Flagellin and several other proteins seem to exit the cell through the central core of the flagellum (lino, 1977; Silverman and Simon, 1977). These proteins can be as large as about 60 Kd so the physical size of the organelle core does not seem to limit this system unduly. The mechanism of secretion and the structural necessities of proteins to be exported by this system are not known, but much information about this system and the related system in E. coli has been collected and reviewed by lino (1977) and Silverman and Simon (1977). One notable feature of the system is its efficiency. It suffices to note that a flagellated E. coli cell has some 60,000 flagellin molecules (Komeda, 1982), thus a culture containing 1.times.10.sup.9 cells per ml exports approximately 5 mg per liter of flagellin.
To date, a minimum of 40 genes have been identified in E. coli which are apparently involved in bacterial motility and 29 involved in the synthesis of the flagellar organelle (lino, 1977; Silverman and Simon, 1977). A pathway for the assembly of a flagellum was proposed by Suzuki and Komeda (1981). The central dogma in flagellar assembly is that the structure is assembled from the cell membrane outward and the new components are derived from proteins that are transported through the core of the organelle and are assembled on the tip of the growing organelle. The flagellin structural gene is one of the last flagellar genes to be transcribed and translated during the synthesis of the flagellar organelle. Thus, a strain deleted for the flagellin gene should have an intact basal body and hook structure but would lack the filament. A mutation of interest to this invention is the cfs mutation, which has a phenotype of constitutive flagellar synthesis when this strain is grown in the presence of glucose (Silverman and Simon, 1977). E. coli strains carrying this particular mutation also produce five-fold mre flagellin than wild-type strains.

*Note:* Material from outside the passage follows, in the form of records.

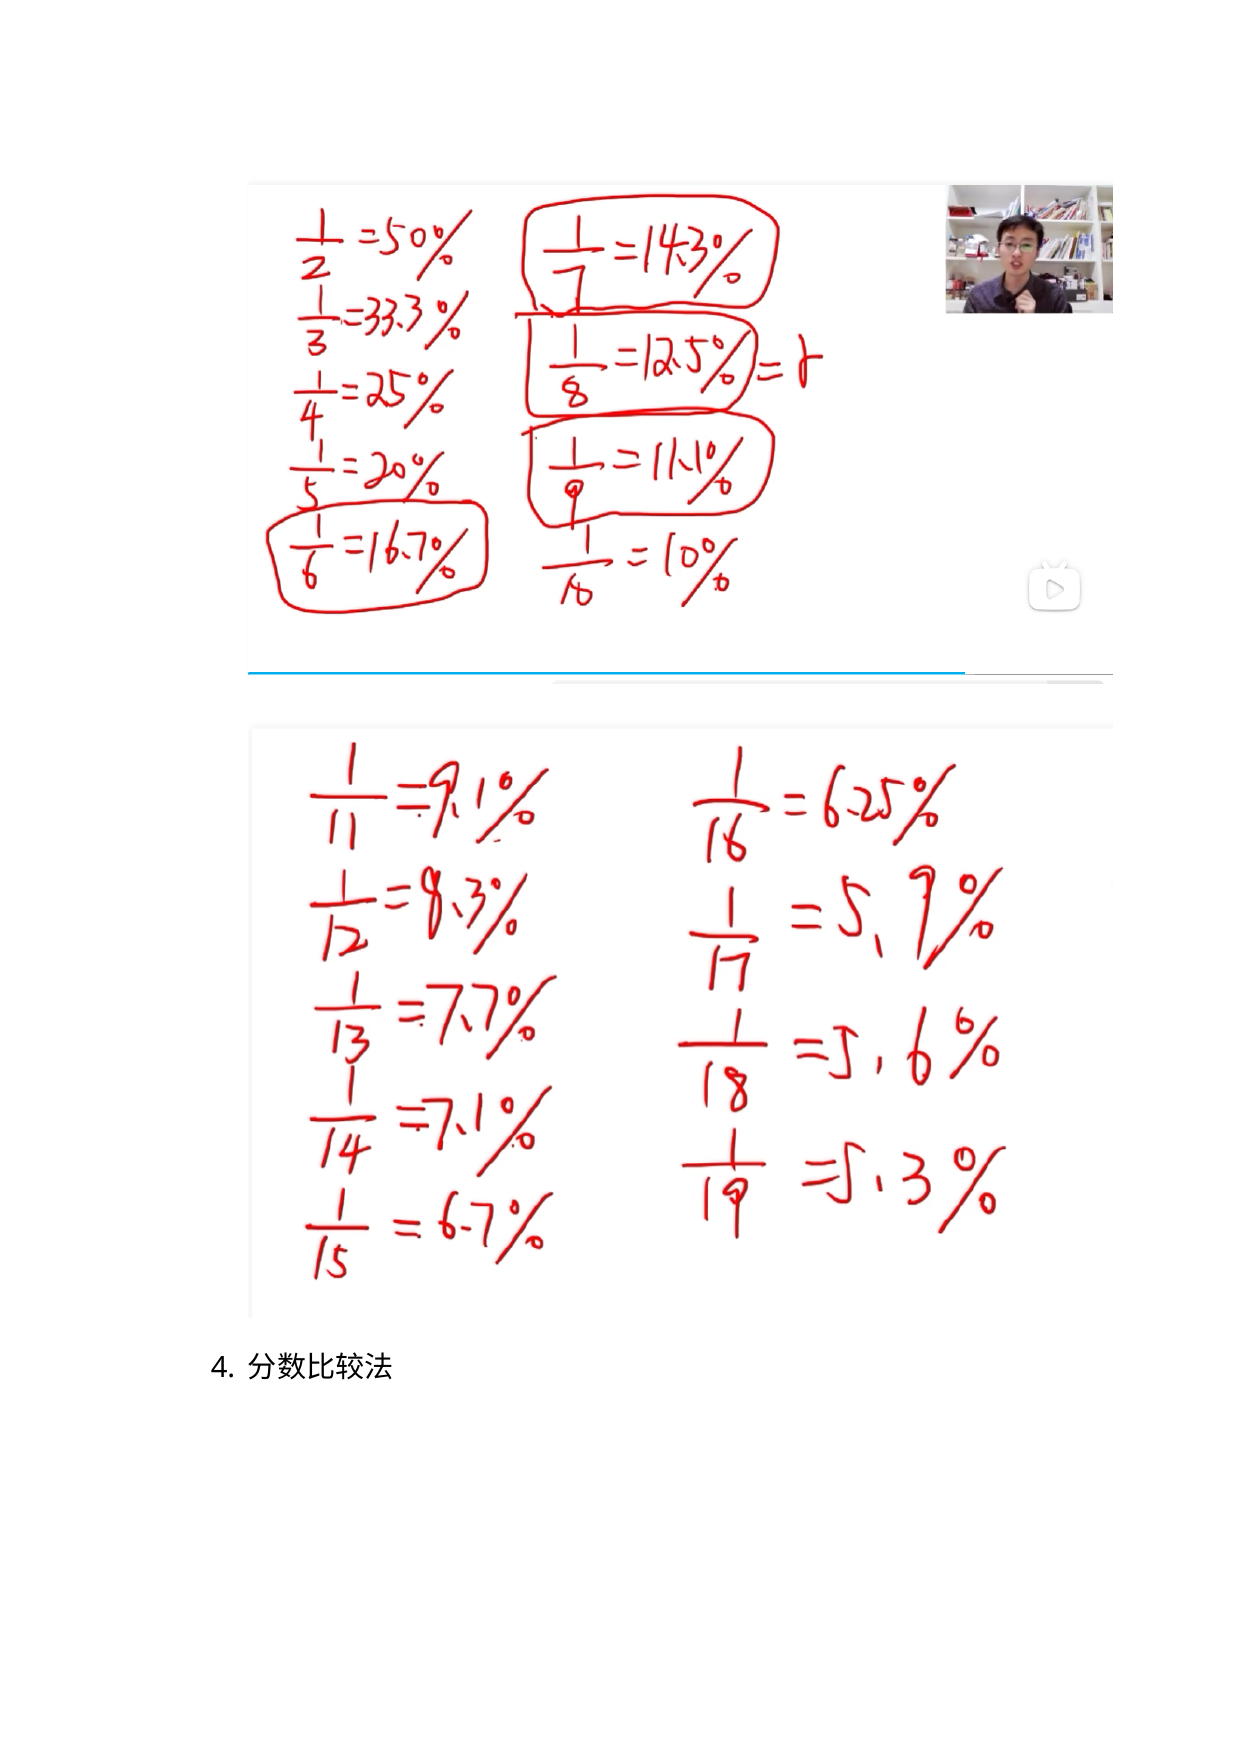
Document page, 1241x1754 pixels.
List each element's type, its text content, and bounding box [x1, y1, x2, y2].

picture [247, 162, 1113, 684]
picture [247, 714, 1113, 1318]
list 分数比较法 [211, 1332, 1053, 1397]
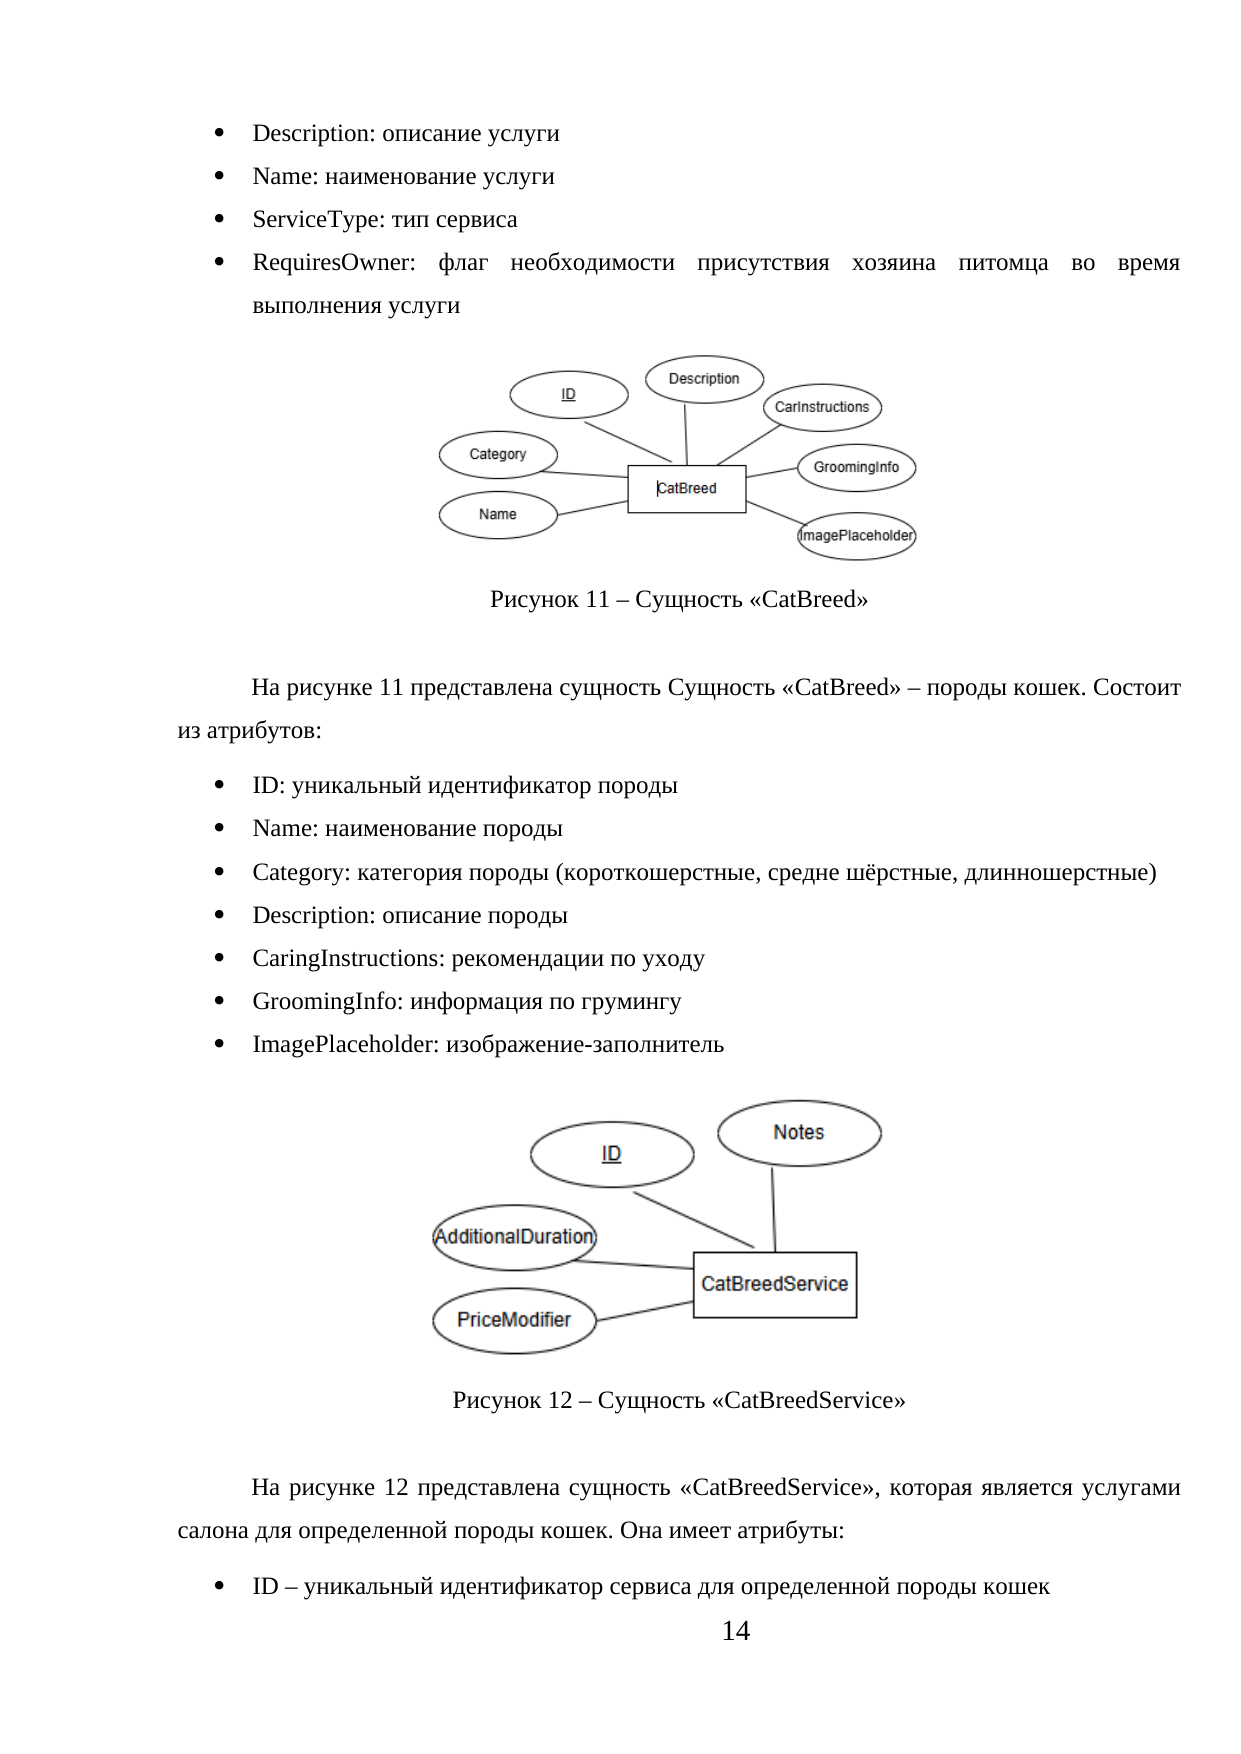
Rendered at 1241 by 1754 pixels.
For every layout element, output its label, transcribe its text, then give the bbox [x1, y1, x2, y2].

list Description: описание породы [215, 900, 1181, 928]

Grant and Simon, (1969), isolated temperature sensitive (ts)fla mutants of B. subtilis 1968 by isolating mutants resistant to bacteriophage PBS1 at high but now at lower temperatures. To date, 3 alleles of the hag locus (encoding the so-called "h-antigen" which is the flagellin protein) in B. subtilis have been described. Wild-type B. subtilis 168 contains the hag-1 allele, B. subtilis W23 has hag-2, and hag-3 is a "straight" mutant of hag-1. Another mutation of interest to this invention is the ifm mutation, which has a phenotype of higher motility and increased flagellin production (Grant and Simon, 1969; Pooley and Karamata, 1984).
In reducing to practice the present invention we have isolated and determined the sequence of the B. subtilis hag gene; deleted, in certain embodiments, part or all of this gene from the genome of the host cell; identified essential elements of the sequence involved in transport of the protein to the outside of the cell; inserted into the host cell a heterologous gene encoding a desired protein at some site within the genome of the bacterium or within a flagellin gene locus of the host cell genome or as an extrachromosomal plasmid and expressed and exported fusion proteins containing the desired protein fused to that portion of flagellin essential for export. Methods and materials for the execution of this strategy are disclosed in detail hereinafter.